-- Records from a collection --

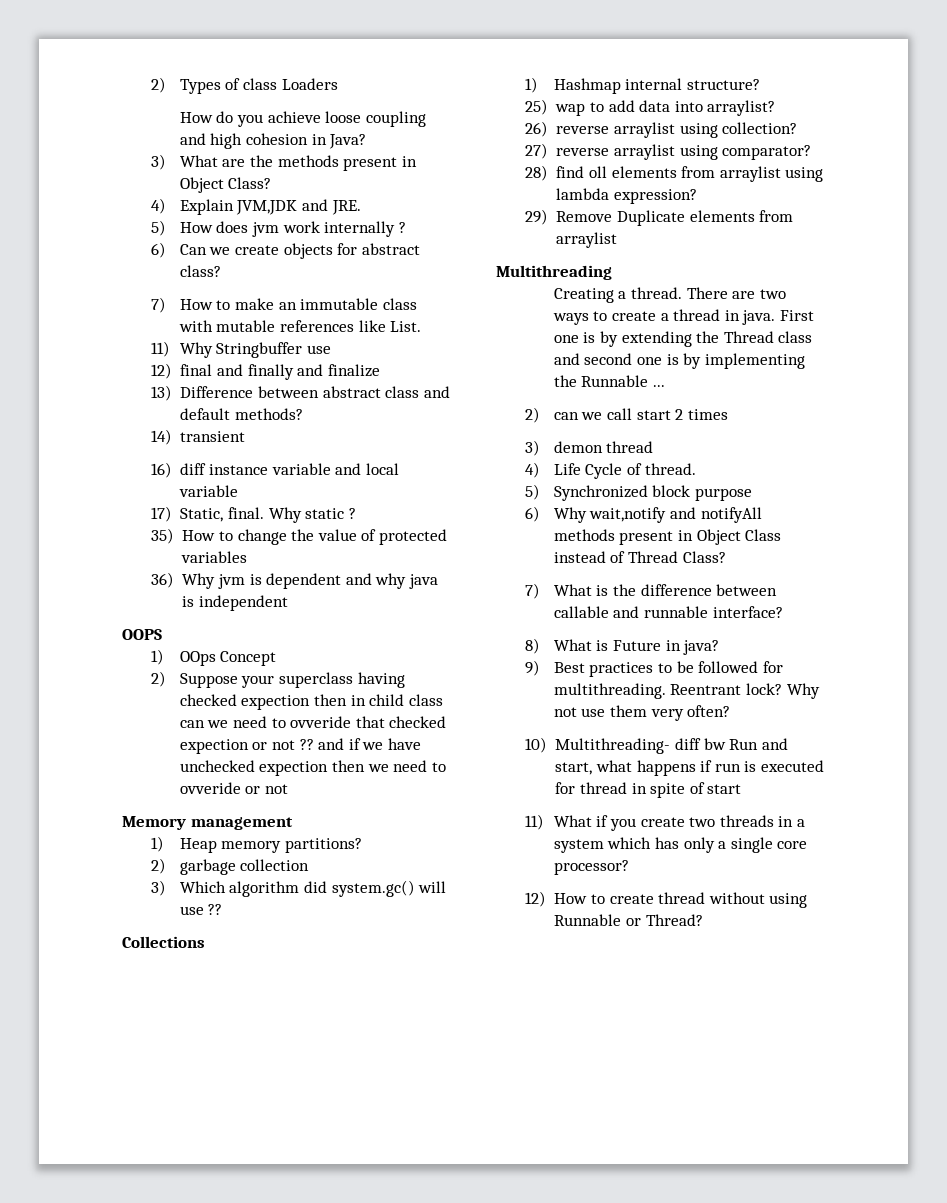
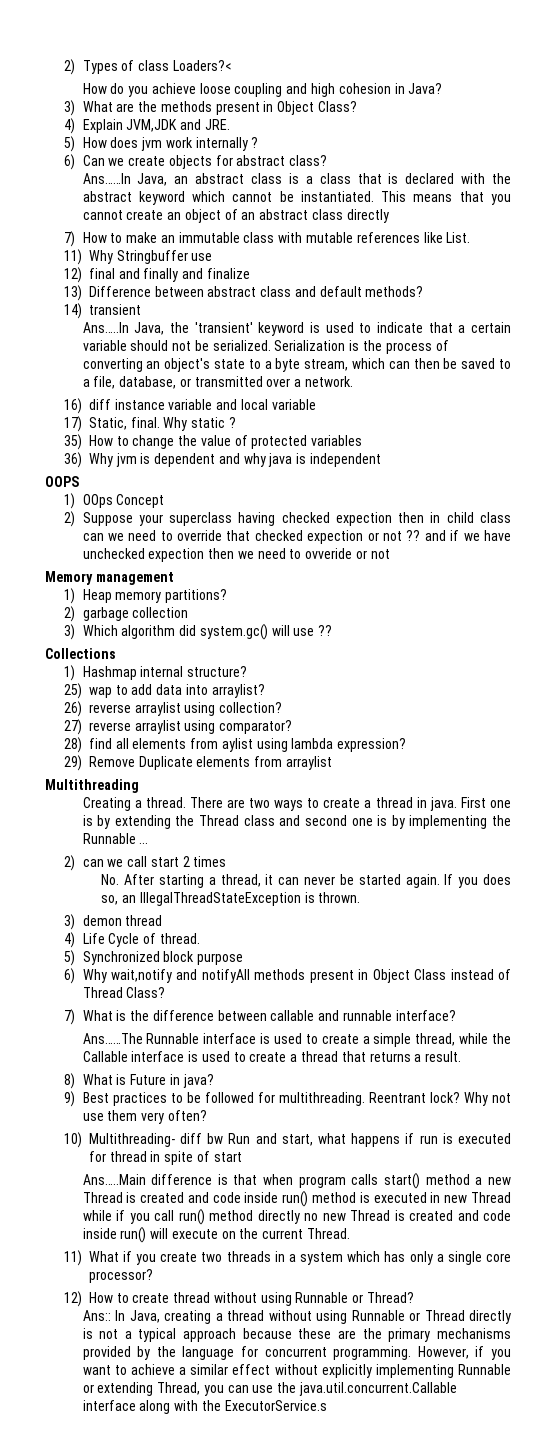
[281,78,338,90] Loaders -> [172,60,232,71] Loaders?<
(221, 271) none -> [82,173,512,186] [82,191,511,205] [82,209,389,223] // Ans……In Java, an abstract class is a class that is declared with the abstract keyword which cannot be instantiated. This means that you cannot create an object of an abstract class directly
(246, 436) none -> [82,322,511,336] [82,340,449,354] [82,358,511,372] [82,376,353,389] // Ans…..In Java, the 'transient' keyword is used to indicate that a certain variable should not be serialized. Serialization is the process of converting an object's state to a byte stream, which can then be saved to a file, database, or transmitted over a network.
[290,716,352,728] ovveride -> [177,530,223,541] override
[589,166,781,182] oll elements from arraylist -> [115,738,253,752] all elements from aylist
(728, 414) none -> [101,874,511,888] [101,892,361,906] // No. After starting a thread, it can never be started again. If you does so, an IllegalThreadStateException is thrown.
(783, 612) none -> [82,1033,511,1047] [82,1051,462,1062] // Ans……The Runnable interface is used to create a simple thread, while the Callable interface is used to create a thread that returns a result.
(742, 789) none -> [82,1173,511,1189] [82,1191,511,1207] [82,1209,511,1225] [82,1227,350,1243] // Ans…..Main difference is that when program calls start() method a new Thread is created and code inside run() method is executed in new Thread while if you call run() method directly no new Thread is created and code inside run() will execute on the current Thread.
(703, 920) none -> [82,1310,511,1324] [82,1328,511,1342] [82,1346,512,1360] [82,1364,511,1378] [82,1382,457,1396] [82,1400,327,1414] // Ans:: In Java, creating a thread without using Runnable or Thread directly is not a typical approach because these are the primary mechanisms provided by the language for concurrent programming. However, if you want to achieve a similar effect without explicitly implementing Runnable or extending Thread, you can use the java.util.concurrent.Callable interface along with the ExecutorService.s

-- WHAT TO DO --
Start with the line above that contains "[290,716,352,728] ovveride ->" and end with the line that contains "[589,166,781,182] oll elements". Write out those lines exactly, and only those.

-- OUTPUT OF THE TASK --
[290,716,352,728] ovveride -> [177,530,223,541] override
[589,166,781,182] oll elements from arraylist -> [115,738,253,752] all elements from aylist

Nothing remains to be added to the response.